« On a la mer aussi et ça coûte moins cher »
Faute de temps, de budgets ou simplement de choix, de plus en plus de vacanciers privilégient les escapades locales. À Bray-Dunes ou dans les campings des Hauts-de-France, certains transforment leur région en destination de vacances, entre journées à la mer et séjours à proximité de leur domicile.
Et si l’évasion se trouvait à quelques pas de chez soi ? Alors que partir loin n’est plus toujours possible, par manque d’argent, de temps ou en raison du contexte géopolitique, de plus en plus de Français choisissent de passer leurs vacances près de chez eux. Ce phénomène, appelé « staycation », désigne une manière de profiter de ses vacances sans s’éloigner de son domicile.
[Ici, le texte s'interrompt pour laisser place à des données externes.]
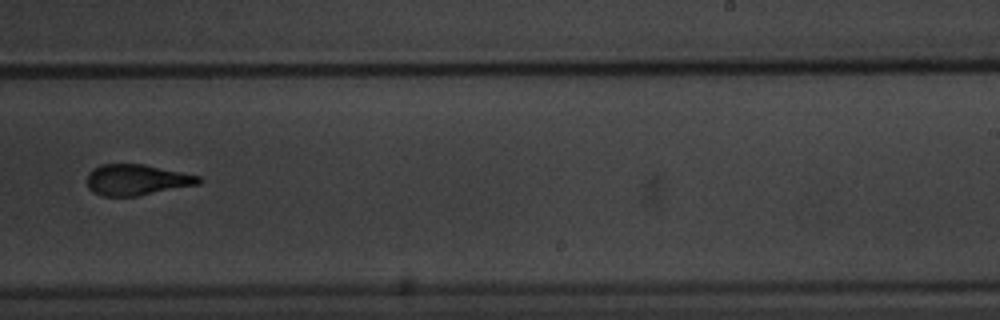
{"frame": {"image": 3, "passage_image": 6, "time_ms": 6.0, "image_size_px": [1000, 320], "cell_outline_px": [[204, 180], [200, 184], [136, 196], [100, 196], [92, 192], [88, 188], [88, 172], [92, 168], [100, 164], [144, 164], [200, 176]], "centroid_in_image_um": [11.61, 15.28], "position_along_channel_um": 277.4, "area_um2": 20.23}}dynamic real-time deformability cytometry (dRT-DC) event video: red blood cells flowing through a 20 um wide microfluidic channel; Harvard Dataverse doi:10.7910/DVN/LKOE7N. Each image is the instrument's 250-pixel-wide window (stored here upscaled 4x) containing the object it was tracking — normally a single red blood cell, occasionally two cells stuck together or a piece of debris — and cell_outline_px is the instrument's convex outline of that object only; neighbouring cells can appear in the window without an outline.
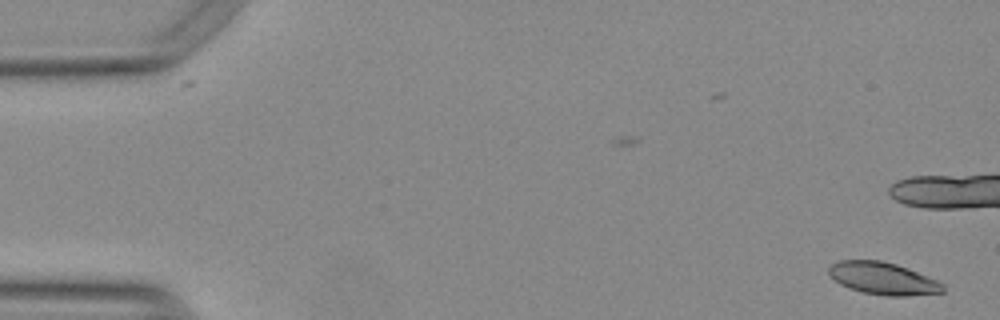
{"species": "Egyptian fruit bat (a non-hibernating species)", "species_latin": "Rousettus aegyptiacus", "temperature_condition": "warm", "stored_images_in_passage": 37, "camera_frame_rate_fps": 3000, "um_per_image_px": 0.085, "animal": {"sex": "female"}, "frame": {"image": 1, "passage_image": 1, "time_ms": 0.0, "image_size_px": [1000, 320], "cell_outline_px": [[944, 292], [904, 296], [888, 296], [864, 292], [840, 284], [828, 272], [828, 268], [832, 264], [840, 260], [880, 260], [896, 264], [936, 280], [944, 284]], "centroid_in_image_um": [75.06, 23.66], "position_along_channel_um": 9.9, "area_um2": 21.04}}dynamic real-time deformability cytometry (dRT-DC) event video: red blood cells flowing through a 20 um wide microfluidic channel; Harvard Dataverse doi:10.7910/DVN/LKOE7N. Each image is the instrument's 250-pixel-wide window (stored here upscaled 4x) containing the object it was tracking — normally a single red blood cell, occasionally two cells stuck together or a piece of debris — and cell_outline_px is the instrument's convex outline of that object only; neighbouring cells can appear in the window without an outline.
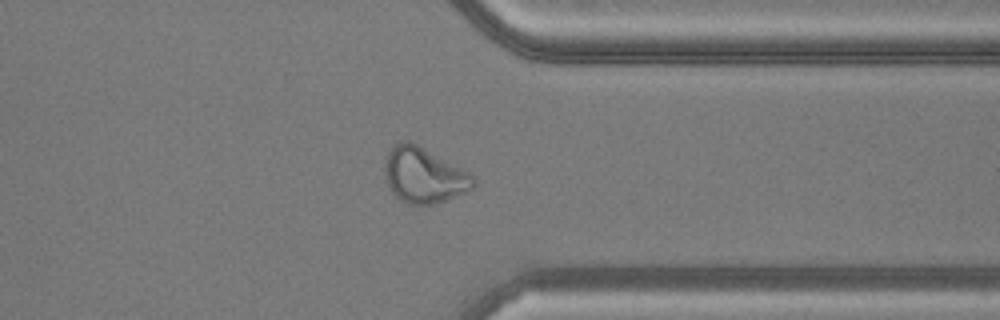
{"species": "common noctule bat (a hibernating species)", "species_latin": "Nyctalus noctula", "temperature_condition": "warm", "stored_images_in_passage": 47, "camera_frame_rate_fps": 3000, "um_per_image_px": 0.085, "animal": {"sex": "male", "body_mass_g": 20.5, "forearm_length_mm": 52.5}, "frame": {"image": 1, "passage_image": 37, "time_ms": 12.0, "image_size_px": [1000, 320], "cell_outline_px": [[476, 184], [472, 188], [464, 192], [444, 200], [432, 204], [408, 204], [400, 200], [392, 192], [388, 184], [384, 172], [384, 164], [388, 152], [400, 140], [408, 140], [416, 144], [468, 172], [472, 176]], "centroid_in_image_um": [35.98, 14.9], "position_along_channel_um": 375.4, "area_um2": 28.03}}
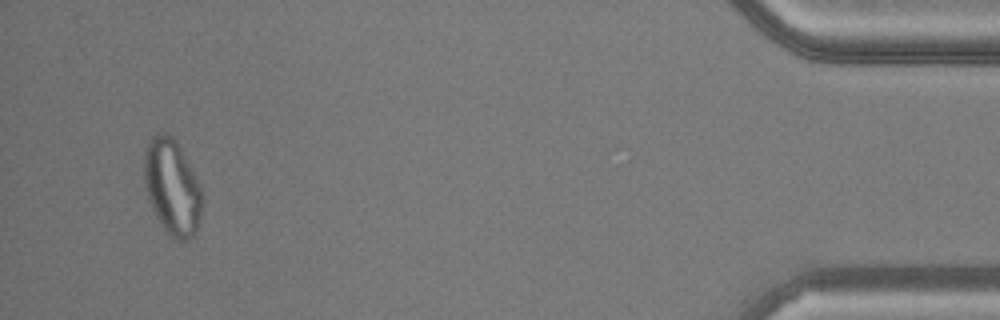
{"frame": {"image": 2, "passage_image": 45, "time_ms": 14.667, "image_size_px": [1000, 320], "cell_outline_px": [[200, 216], [196, 232], [188, 240], [176, 240], [164, 228], [156, 216], [148, 200], [144, 180], [144, 152], [148, 140], [152, 136], [160, 132], [164, 132], [172, 136], [176, 140], [200, 188]], "centroid_in_image_um": [14.58, 15.88], "position_along_channel_um": 420.6, "area_um2": 31.62}}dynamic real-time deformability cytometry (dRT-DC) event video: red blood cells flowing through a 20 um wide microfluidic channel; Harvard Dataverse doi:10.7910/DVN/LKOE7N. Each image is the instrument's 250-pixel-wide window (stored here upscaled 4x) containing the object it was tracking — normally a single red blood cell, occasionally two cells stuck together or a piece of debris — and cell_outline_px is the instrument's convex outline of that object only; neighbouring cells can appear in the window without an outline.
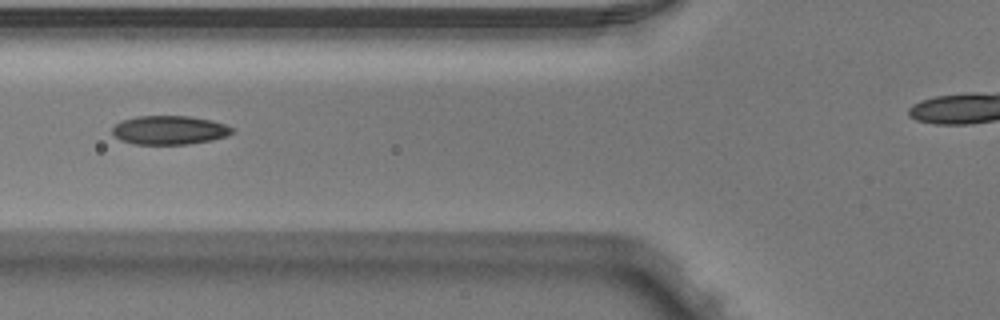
{"species": "Egyptian fruit bat (a non-hibernating species)", "species_latin": "Rousettus aegyptiacus", "temperature_condition": "warm", "stored_images_in_passage": 3, "camera_frame_rate_fps": 3000, "um_per_image_px": 0.085, "animal": {"sex": "male"}, "frame": {"image": 1, "passage_image": 3, "time_ms": 0.667, "image_size_px": [1000, 320], "cell_outline_px": [[232, 132], [228, 136], [212, 140], [188, 144], [132, 144], [120, 140], [112, 132], [112, 128], [120, 120], [136, 116], [188, 116], [212, 120], [224, 124], [232, 128]], "centroid_in_image_um": [14.37, 11.06], "position_along_channel_um": 111.4, "area_um2": 20.17}}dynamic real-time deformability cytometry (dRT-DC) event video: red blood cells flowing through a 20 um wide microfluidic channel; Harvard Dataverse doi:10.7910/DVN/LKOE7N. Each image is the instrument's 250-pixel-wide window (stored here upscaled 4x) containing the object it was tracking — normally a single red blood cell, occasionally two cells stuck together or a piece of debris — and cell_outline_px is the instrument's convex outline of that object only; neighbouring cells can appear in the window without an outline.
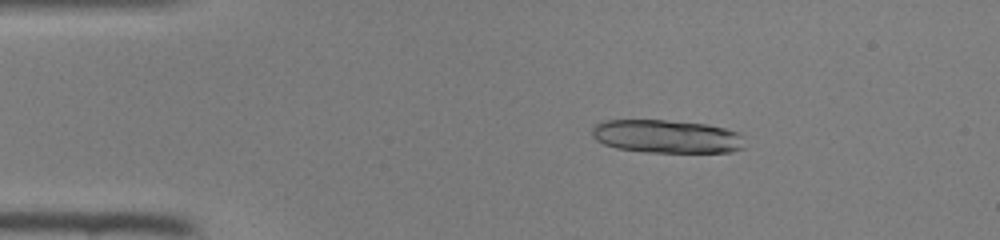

À Bray-Dunes, dans le Nord, nombreux sont les habitants de la région à venir profiter des plages pour la journée. Pas de valise, pas de location, juste une parenthèse à moindres coûts. Mélissa Lepez, venue avec ses deux enfants, explique : « Un petit 80 euros avec essence, glace, et resto tout compris. Ça revient quand même un peu moins cher que de partir en vacances où il n’y a pas la location, où il n’y a pas l’avion. Là, c’est seulement le trajet en voiture. »
Cette année, son budget vacances est plus serré, car elle se marie. Elle privilégie donc les sorties à la journée pour que ses enfants puissent profiter de l’été. Pour Olivier Pivet, le choix s’est presque imposé : « Ma femme est enceinte, on ne peut pas partir cette année. » En accueillant la belle-famille, ils ont profité du beau temps pour faire la route depuis Lille. Les sandwichs préparés à la maison ont permis de limiter les dépenses.
Olivier souligne également que « c’est moins cher que d’aller dans le Sud. Ici, on a le même temps et la mer aussi. » À une quarantaine de kilomètres de là, au camping La Sablière du Mont Noir, près d’un vacancier sur deux vient du secteur de Lomme et Lille. Sonia Michaud, sur la terrasse de son mobile-home, indique que son mari travaille encore cet été. Ils ont choisi de passer une semaine au camping pour profiter de vacances en famille sans s’éloigner.
Cindy Beck et Angelo Adams, un couple belge, fréquentent régulièrement ce camping, qu’ils considèrent comme leur « deuxième maison ». Ils privilégient des vacances plus calmes, dans des campings moins grands, avec moins d’animations. Le coût reste un argument de poids : un trajet jusqu’à Fréjus leur coûtait entre 200 à 300 euros d’essence et de péages, alors que rejoindre le camping coûte une vingtaine d’euros.
En un an, le budget moyen des vacanciers a baissé d’une trentaine d’euros dans les Hauts-de-France.